If successful in a grant application, the City of Williams Lake could soon start the planning and design of a water treatment plant.

Council agreed to authorize the submission of a grant application to the BC Rural Dividend Fund at Tuesday’s regular council meeting.

“This is the beginning of a long process that we’re going to have to go through because of what the federal government just did in changing the water regulations in the reduction of manganese in our water system, so this is just the first step to get some information, get some study to find out exactly how many millions this is actually going to cost us as a community,” Mayor Walt Cobb said.

“One of the first things that we talked about before was water metering and there was much opposition and that it was just a money grab and what not. Well the federal government has told us that if we don’t do water metering first and indicate that we are actually conserving water they will not help fund this next phase which is a horrendously costly plant, so this will give us some information on both the water metering and the cost of what this plant might look like.”

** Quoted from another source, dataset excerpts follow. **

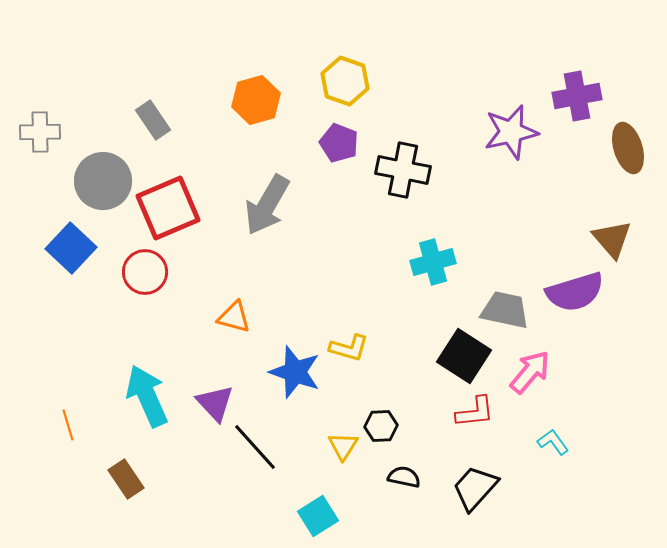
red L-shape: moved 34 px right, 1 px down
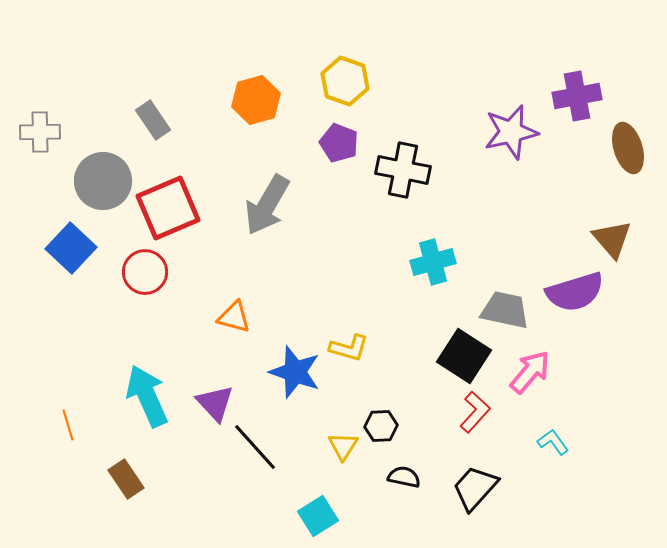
red L-shape: rotated 42 degrees counterclockwise
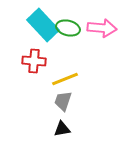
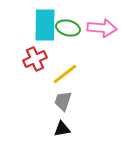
cyan rectangle: moved 2 px right; rotated 44 degrees clockwise
red cross: moved 1 px right, 2 px up; rotated 30 degrees counterclockwise
yellow line: moved 5 px up; rotated 16 degrees counterclockwise
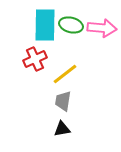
green ellipse: moved 3 px right, 3 px up
gray trapezoid: rotated 10 degrees counterclockwise
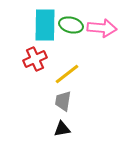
yellow line: moved 2 px right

 In order to maximize the Provincial contribution to $500,000, the City will need to contribute approximately $375,000.  Ten percent of the contribution can be in-kind with the source of the required funds being the Water Reserve account according to Corporate Engagement Officer Guillermo Angel and Manager of Public Works, Pat Mahood.

 The Williams Lake Indian Band (WLIB) has agreed to and provided a letter of partnership for the Rural Dividend application.

A water quality advisory due to the levels of manganese was issued by the City last month due to Health Canada having established a new maximum acceptable concentration for manganese in drinking water.

 “Having treated water may increase water rates, with possible increase to maintenance and operational costs. However, it will also ensure that barriers are removed from economic growth via water quality advisories against the City which would affect multiple sectors, including tourism,” Angel and Mahood said in a joint report.

 “Furthermore, expansion of the hospital could be reliant on ensuring an adequate water source is readily available for health needs.”